This.....  [you never know.]


----------



## Ronnie11 (Jul 31, 2013)

SuperH3art said:


> okay friends, so next time the police will ask people like this, "wait brother ! i just go and get some not lethal weapon, i will be back if i find any, in the meantime you entertain people with your stunt and if wish you kill some"



Erm as far as i know..Delhi police or even Mumbai police isn't equipped with tasers or even rubber bullets...So there is no question of going back and getting non lethal weapon..my point was about the govt seriously considering buying some of these equipments..And also why do they have to go back..they should always have rubber bullets with them in city limits...its not like you will have a gun battle with the naxals in delhi would you...Lathis used by mumbai police too have been controversial...


----------



## snap (Jul 31, 2013)

but did they deserve death?


----------



## sujoyp (Jul 31, 2013)

snap..no they didnt deserve death...police just wanted to arrest them....but its just an accident that bullet hit the pillion rider....and u can say a stupidity of rider to do stunt even when running away due to which bike tiled down on the back.


----------



## snap (Jul 31, 2013)

why did they pelt stones at the police stupid people, did they arrest the remaining persons?


----------



## Chaitanya (Jul 31, 2013)

Well for stunt shows guys have many other places.
Not an area like parliament


----------



## ssdivisiongermany1933 (Jul 31, 2013)

I don't believe police neither their theory ...


----------



## The Sorcerer (Jul 31, 2013)

Little hard to believe Delhi Cops' word for it considering the series of events that happened in the past, both famous and infamous. But if what they said is really what happened, those idiots were responsible for their own well being, considering that 100 bikers near parliament making a ruckus is a cause of a concern. I am just curious to know how the heck did people got of the bike got their hands on stones and started throwing over the cops in the first place. 


Hopefully the other 98 hooligans and others who do the same in different parts of the city smarten up.


----------



## Inceptionist (Aug 1, 2013)

I always read the name of thread as *Stupid biker killed*


----------



## Gollum (Aug 1, 2013)

Inceptionist said:


> I always read the name of thread as *Stupid biker killed*



lol indeed


----------



## Chaitanya (Aug 1, 2013)

.


----------



## theterminator (Aug 1, 2013)

Nerevarine said:


> as much as this made me laugh, this is true
> and i refuse to feel sorry for an act of sheer stupidity..
> They obviously dont deserve death but life's a bi*ch and *sometimes*, people gotta respect the rules.. Especially near a high security zone like the parliament



 that made me laugh even more... you're saying people should respect the rules , _*sometimes*_!! ..hahah... come on, you should respect the law always..its sometimes when you can make exceptions in rarity.. I think that was a semantic error from you otherwise its a very bad attitude.. 



Ronnie11 said:


> Erm as far as i know..Delhi police or even Mumbai police isn't equipped with tasers or even rubber bullets...So there is no question of going back and getting non lethal weapon..my point was about the govt seriously considering buying some of these equipments..And also why do they have to go back..they should always have rubber bullets with them in city limits...*its not like you will have a gun battle with the naxals in delhi would you*...Lathis used by mumbai police too have been controversial...

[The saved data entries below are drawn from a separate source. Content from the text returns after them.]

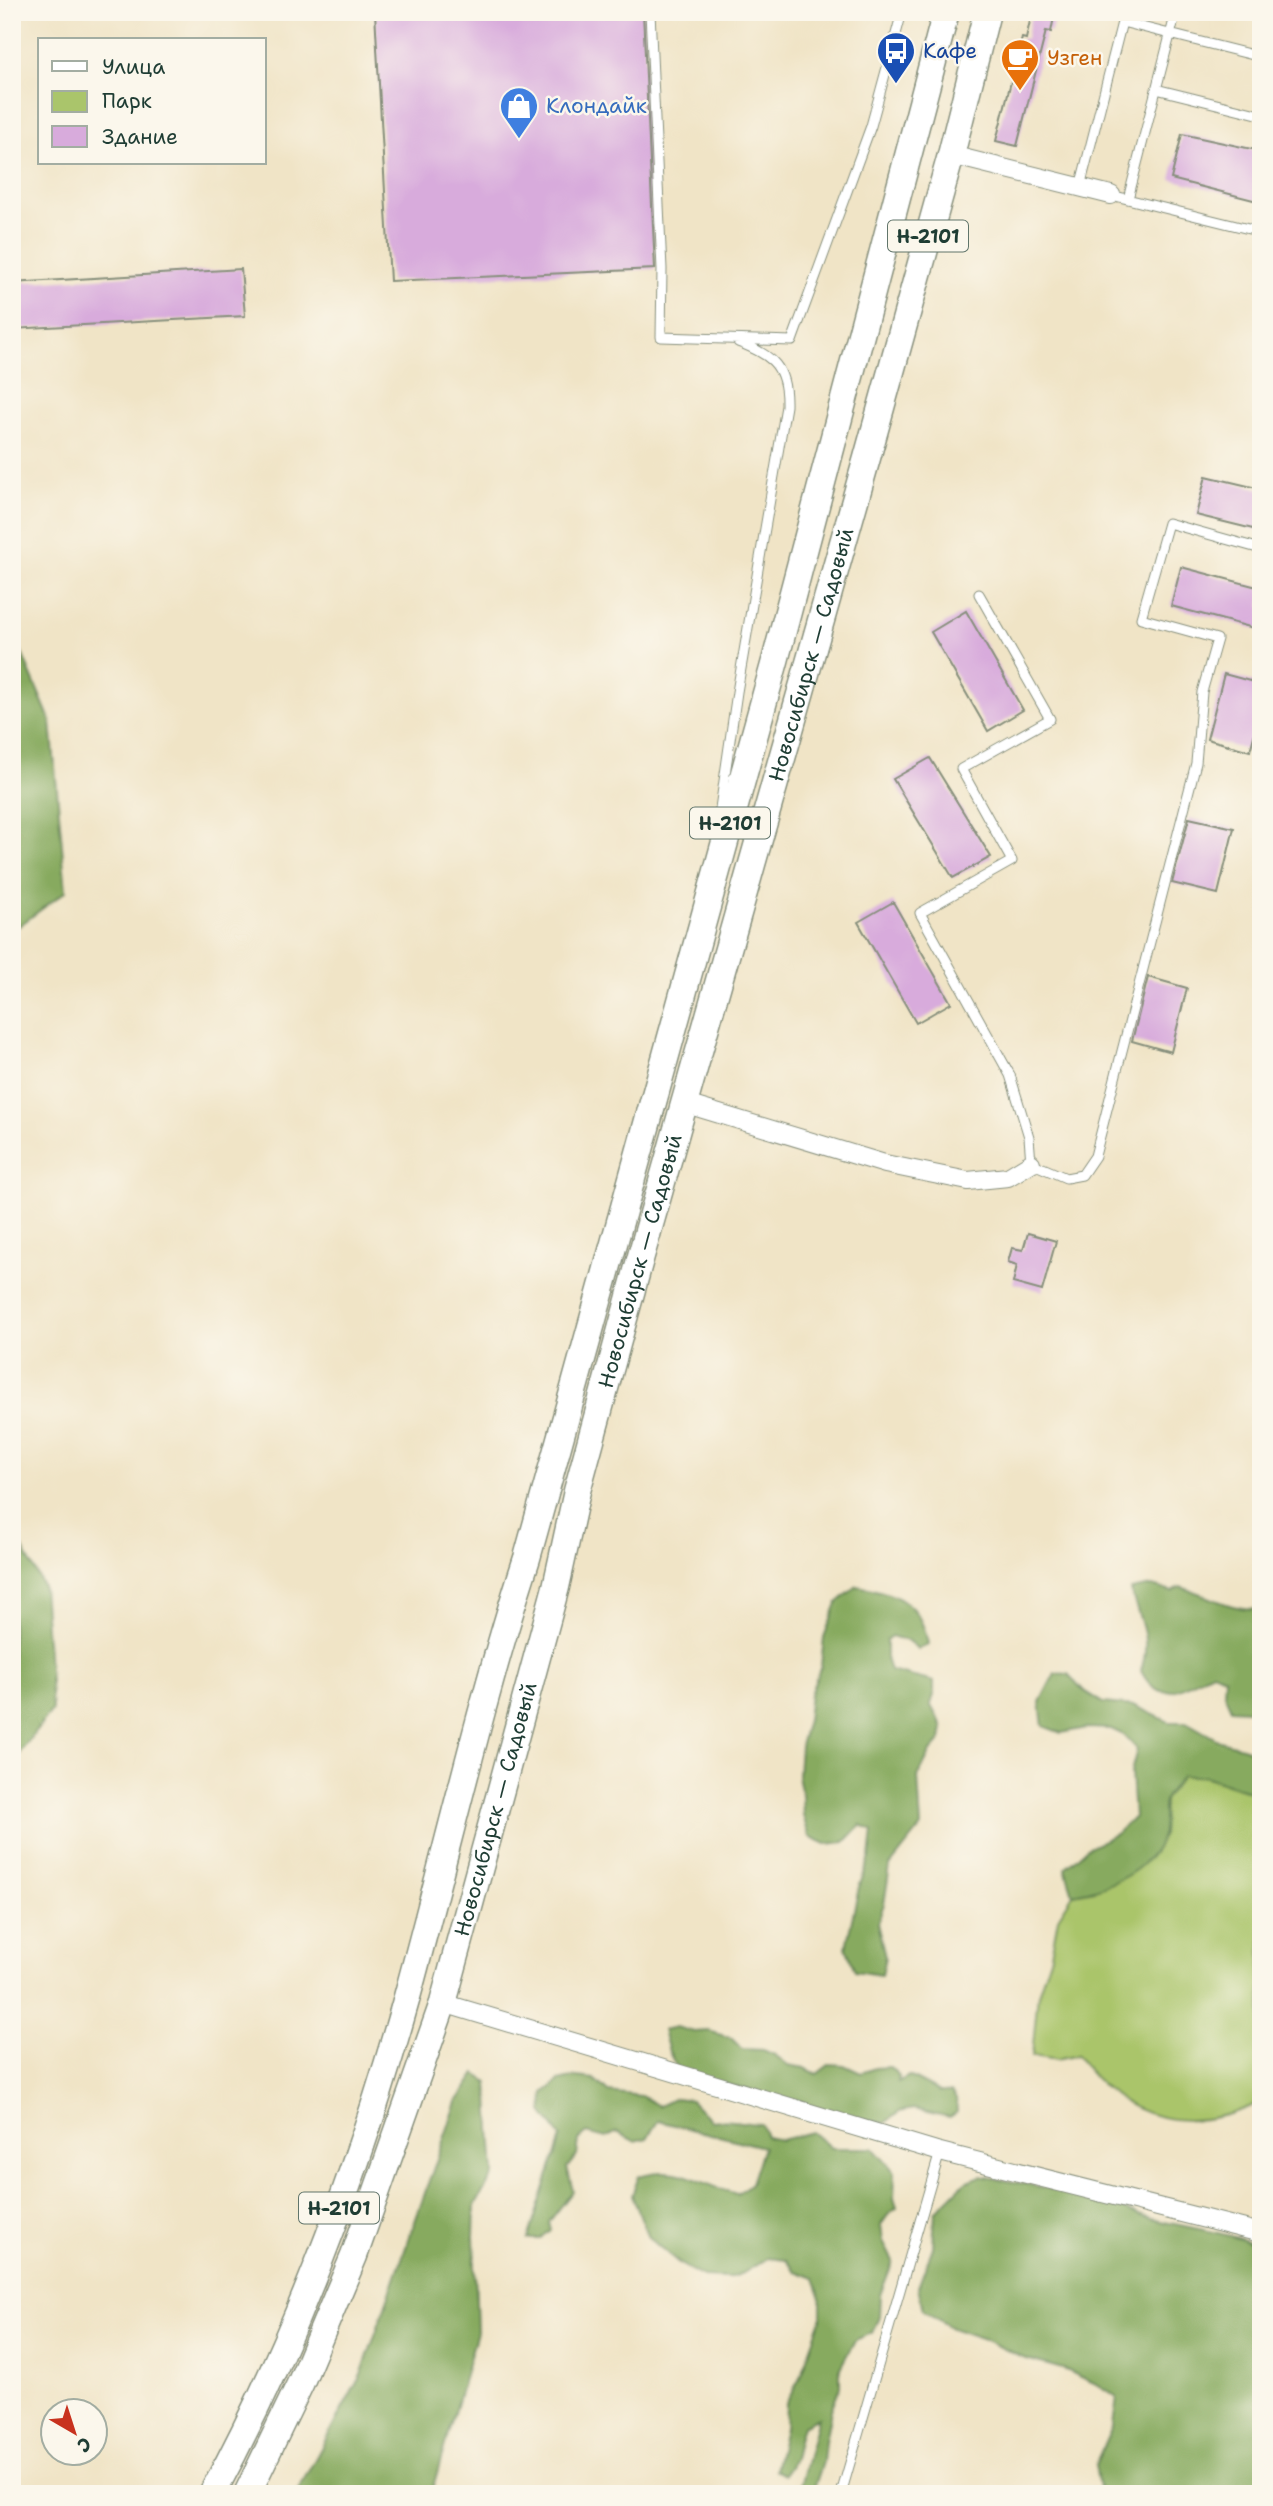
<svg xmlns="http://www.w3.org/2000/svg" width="1273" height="2506" viewBox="0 0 1273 2506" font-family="'Shantell Sans',sans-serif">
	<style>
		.green { fill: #aac56b; stroke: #648150; stroke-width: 2 }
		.forest { fill: #87aa5f; stroke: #53744a; stroke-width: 2 }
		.building { fill: #d8abdc }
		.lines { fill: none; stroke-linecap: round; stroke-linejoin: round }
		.service-casing { stroke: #88907d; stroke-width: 11 }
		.minor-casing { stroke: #88907d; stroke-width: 20 }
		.primary-casing { stroke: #88907d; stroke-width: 29 }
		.service { stroke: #fff; stroke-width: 9 }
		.minor { stroke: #fff; stroke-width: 18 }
		.primary { stroke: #fff; stroke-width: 26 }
		.labels { text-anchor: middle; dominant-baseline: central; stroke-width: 5; stroke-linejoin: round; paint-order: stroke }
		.shield { fill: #fbf7ec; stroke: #61756b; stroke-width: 2 }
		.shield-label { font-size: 19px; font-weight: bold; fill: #1f3d34 }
		.transit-label { font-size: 21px; fill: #164399; stroke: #fbf7ec; text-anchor: start }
		.food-label { font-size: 21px; fill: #c56008; stroke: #fbf7ec; text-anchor: start }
		.shop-label { font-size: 21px; fill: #366cbe; stroke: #fbf7ec; text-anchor: start }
		.street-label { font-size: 21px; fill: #1f3d34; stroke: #fbf7ec }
	</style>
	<rect width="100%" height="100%" fill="#fbf7ec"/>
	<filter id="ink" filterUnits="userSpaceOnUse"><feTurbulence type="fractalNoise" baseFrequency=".0143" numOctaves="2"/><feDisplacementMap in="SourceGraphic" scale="14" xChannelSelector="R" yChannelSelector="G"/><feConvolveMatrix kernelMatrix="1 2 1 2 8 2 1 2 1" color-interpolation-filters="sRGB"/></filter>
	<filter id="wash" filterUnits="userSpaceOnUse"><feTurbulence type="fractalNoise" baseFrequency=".00686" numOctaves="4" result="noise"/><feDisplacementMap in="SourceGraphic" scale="28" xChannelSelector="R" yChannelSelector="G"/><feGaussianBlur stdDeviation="1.57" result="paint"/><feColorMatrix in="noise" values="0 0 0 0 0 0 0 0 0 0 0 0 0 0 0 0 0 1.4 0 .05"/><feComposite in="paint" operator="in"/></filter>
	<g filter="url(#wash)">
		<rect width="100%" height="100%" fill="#f0e4c6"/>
		<path class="green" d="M1182 1776H1204L1261 1795V2102C1189 2136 1122 2122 1077 2055L1057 2060 1032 2056 1038 1994 1051 1955 1058 1918 1073 1894 1095 1890 1163 1835 1164 1800Z"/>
		<path class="forest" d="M12 630 51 722 66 891 12 931Z
			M12 1528 43 1586 52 1710 12 1763Z
			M857 1586C896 1593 921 1602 928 1644L918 1649 908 1641 891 1636 886 1640V1658L890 1671 934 1682V1692L930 1704 943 1728 941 1740 931 1751 918 1777 921 1827 890 1866 884 1904 877 1923 885 1957 881 1975 855 1971 846 1947 859 1887 870 1858 873 1831 861 1825 845 1842 826 1844 809 1836 803 1815 802 1795 798 1775 800 1746 807 1720 810 1694 821 1666 824 1637 837 1603Z
			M1152 1586 1172 1592 1180 1587C1206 1593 1233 1613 1261 1608V1711L1231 1709 1224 1693 1225 1677 1212 1672C1184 1685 1161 1709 1141 1671 1152 1635 1139 1623 1131 1590Z
			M1055 1673 1068 1674 1084 1691 1103 1703 1135 1706 1169 1722H1186L1220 1741 1245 1748 1261 1756V1795L1204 1776H1182C1177 1783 1169 1790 1165 1798 1160 1809 1166 1825 1162 1836 1149 1872 1108 1888 1073 1894L1065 1868 1087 1848 1116 1834 1134 1817 1131 1772 1137 1749 1124 1735 1111 1729 1087 1728 1061 1733 1043 1726 1040 1702Z
			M676 2027 694 2032 709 2031 731 2038 742 2049 763 2050 775 2055 788 2065 805 2068 817 2074 830 2064 844 2065 861 2073 875 2068 890 2067 899 2076 898 2082 909 2076 940 2092H951L956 2099 957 2112 950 2117 913 2109 899 2112 885 2123 869 2122 679 2072 669 2052 663 2030Z
			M476 2074 488 2082 494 2174 475 2205 474 2236 477 2332 431 2494H296L361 2375 457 2102Z
			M576 2077 594 2079 608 2092 641 2096 659 2106 675 2098 691 2100 711 2121C728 2118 744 2124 761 2124L766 2137 781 2140 812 2132 831 2148H873L895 2172 894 2198 897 2208 888 2215 881 2225 883 2242 893 2261 880 2295 879 2316 872 2333 855 2340 840 2368V2386L831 2410 825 2441 823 2462 812 2494H798L818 2418 802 2426C794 2447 799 2457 784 2475L775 2470 785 2428 786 2403 799 2380 821 2319V2298L814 2278 795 2271 786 2260 768 2258 743 2273 728 2278 703 2277 680 2264 649 2238 632 2195 639 2176C680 2163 700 2185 737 2194L751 2183 763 2147 658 2121 647 2138 634 2141 617 2132 606 2138 587 2133 579 2140 577 2156 567 2167 573 2191 549 2222 551 2230 540 2239H528L561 2137 543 2112 544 2093 559 2081Z
			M981 2176C1016 2182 1051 2188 1086 2197 1108 2203 1130 2213 1152 2219 1189 2228 1226 2232 1261 2246V2494H1100L1095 2465 1113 2425 1117 2397 1094 2383 1066 2370 1023 2358 984 2339 952 2328 923 2310 918 2287 933 2247 935 2212 965 2182Z"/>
		<g id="blocks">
			<path class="building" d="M375 12H643L655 269 390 281Z
				M1032 12H1055L1051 32 1046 31 1017 146 996 141 1022 38 1026 39Z
				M1182 134 1261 151V202L1171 179Z
				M241 269 245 316 12 329V283Z
				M1206 476 1261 489V531L1196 515Z
				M1181 567 1261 588V630L1171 606Z
				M966 611 1023 710 988 731 931 632Z
				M1224 674 1261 684V710L1250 751 1207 739Z
				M930 758 991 857 953 878 893 779Z
				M1189 818 1234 828 1218 894 1172 883Z
				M893 902 951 1003 916 1023 858 922Z
				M1148 977 1187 988 1171 1052 1132 1041Z
				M1028 1233 1056 1241 1042 1291 1013 1283 1017 1265 1008 1262 1012 1248 1023 1250Z"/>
		</g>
	</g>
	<g filter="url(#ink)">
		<use href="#blocks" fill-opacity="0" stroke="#88907d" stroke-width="2"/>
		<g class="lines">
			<defs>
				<path id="service" d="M650 12 662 269 661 337 792 341 871 126 902 12
					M1156 89 1261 115
					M1080 187 1122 22 1261 57
					M1111 195 1261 232
					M1128 199 1176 12
					M979 594 1050 719 961 769 1012 861 920 913 1010 1075 1029 1137 1031 1163 1066 1178 1082 1175 1095 1156 1196 763 1202 692 1217 639 1141 618 1168 523 1261 549
					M718 822 737 692 786 406C787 367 773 355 738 342
					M841 2494 940 2152"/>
				<path id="minor" d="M951 155 1111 195
					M683 1103 885 1164 968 1181 1008 1177 1031 1163
					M443 2003 940 2152 1261 2233"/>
				<g id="primary">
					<path d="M212 2494C297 2337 359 2168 407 1997 447 1851 480 1703 527 1558L775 661 946 12"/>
					<path id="s1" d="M247 2494 301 2382 354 2256 443 2003 556 1587 577 1491 641 1256 867 458 951 155 987 12"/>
				</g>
			</defs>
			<use href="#service" class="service-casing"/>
			<use href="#minor" class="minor-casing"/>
			<use href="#primary" class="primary-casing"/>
			<use href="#service" class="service"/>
			<use href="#minor" class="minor"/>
			<use href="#primary" class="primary"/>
		</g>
	</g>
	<defs>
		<symbol id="bus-pin" viewBox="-11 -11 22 30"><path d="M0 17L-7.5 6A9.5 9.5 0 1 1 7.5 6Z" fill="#1a4fb4" stroke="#fbf7ec"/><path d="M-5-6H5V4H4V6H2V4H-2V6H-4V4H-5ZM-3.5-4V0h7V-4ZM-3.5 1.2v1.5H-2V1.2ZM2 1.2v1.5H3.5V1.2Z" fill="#fff"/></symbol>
		<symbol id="cafe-pin" viewBox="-11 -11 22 30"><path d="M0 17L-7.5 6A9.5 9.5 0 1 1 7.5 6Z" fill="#e8710a" stroke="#fbf7ec"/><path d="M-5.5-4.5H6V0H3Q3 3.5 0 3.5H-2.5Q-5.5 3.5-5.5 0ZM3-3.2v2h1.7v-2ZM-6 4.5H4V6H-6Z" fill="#fff"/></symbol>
		<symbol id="shop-pin" viewBox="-11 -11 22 30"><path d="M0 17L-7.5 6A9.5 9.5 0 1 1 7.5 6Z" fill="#3f7fe0" stroke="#fbf7ec"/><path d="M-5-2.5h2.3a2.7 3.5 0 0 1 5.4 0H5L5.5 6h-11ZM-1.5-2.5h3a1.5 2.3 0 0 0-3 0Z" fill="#fff"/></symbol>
	</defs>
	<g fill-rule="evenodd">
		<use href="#bus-pin" x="874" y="29" width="44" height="60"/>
		<use href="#cafe-pin" x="998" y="36" width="44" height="60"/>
		<use href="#shop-pin" x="497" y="84" width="44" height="60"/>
	</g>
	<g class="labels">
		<g class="shield">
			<rect x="888" y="220.5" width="80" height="31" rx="5"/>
			<rect x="690" y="807.5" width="80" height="31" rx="5"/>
			<rect x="299" y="2192.5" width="80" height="31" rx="5"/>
		</g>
		<g class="shield-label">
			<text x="928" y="236">Н-2101</text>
			<text x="730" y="823">Н-2101</text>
			<text x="339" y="2208">Н-2101</text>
		</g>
		<g class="transit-label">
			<text x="923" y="51">Кафе</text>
		</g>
		<g class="food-label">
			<text x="1047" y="58">Узген</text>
		</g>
		<g class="shop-label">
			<text x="546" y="106">Клондайк</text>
		</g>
		<g class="street-label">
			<text stroke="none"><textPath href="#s1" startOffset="1927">Новосибирск — Садовый</textPath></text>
			<text stroke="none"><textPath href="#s1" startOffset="1297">Новосибирск — Садовый</textPath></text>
			<text stroke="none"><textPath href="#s1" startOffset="730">Новосибирск — Садовый</textPath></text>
		</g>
	</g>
	<rect width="1273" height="2506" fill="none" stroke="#fbf7ec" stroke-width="42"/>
	<rect x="38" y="38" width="228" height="126" fill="#fbf7ec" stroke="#a3ada2" stroke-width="2"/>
	<rect x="52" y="61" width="35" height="10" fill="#ffffff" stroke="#a3ada2" stroke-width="2"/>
	<text x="102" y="74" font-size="21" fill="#1f3d34">Улица</text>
	<rect x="52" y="91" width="35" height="21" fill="#aac56b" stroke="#a3ada2" stroke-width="2"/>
	<text x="102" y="108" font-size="21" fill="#1f3d34">Парк</text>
	<rect x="52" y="126" width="35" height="21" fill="#d8abdc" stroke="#a3ada2" stroke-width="2"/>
	<text x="102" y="144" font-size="21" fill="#1f3d34">Здание</text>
	<g transform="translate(74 2432) rotate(141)"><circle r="33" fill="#fbf7ec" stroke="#a3ada2" stroke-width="2"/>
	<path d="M0-5L12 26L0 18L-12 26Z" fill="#c8321e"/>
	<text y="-10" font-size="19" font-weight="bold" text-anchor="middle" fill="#1f3d34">С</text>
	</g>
</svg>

What makes you say that? A nations' capital is more prone to attacks than any other city of the country & here you are saying police shouldn't have lethal weapons...btw how can british era rifles be called lethal?


----------



## d3p (Aug 1, 2013)

Well Much Deserving act from Police. Well deserve cheap arshe stunter.

For those who call themselves, stunters. Try finding yourself your own road or make one in order to perform so. Highways or Public roads are not meant for these.


----------



## Hrishi (Aug 1, 2013)

BTW , where did he got shot that he died ?? 
Hmmmm , they are sharpshooters.


----------



## Ironman (Aug 12, 2013)

inceptionist said:


> i always read the name of thread as *stupid biker killed*



hahaha



theterminator said:


> that made me laugh even more... you're saying people should respect the rules , _*sometimes*_!! ..hahah... come on, you should respect the law always..its sometimes when you can make exceptions in rarity.. I think that was a semantic error from you otherwise its a very bad attitude..
> 
> 
> 
> What makes you say that? A nations' capital is more prone to attacks than any other city of the country & here you are saying police shouldn't have lethal weapons...btw how can british era rifles be called lethal?



They should have both options Lethal and Non Lethal


And Talking of Lethal weapons , they could have shot in the leg or below abdomen level !!



Rishi. said:


> BTW , where did he got shot that he died ??
> Hmmmm , they are sharpshooters.



more like Lucky Shooters !!


----------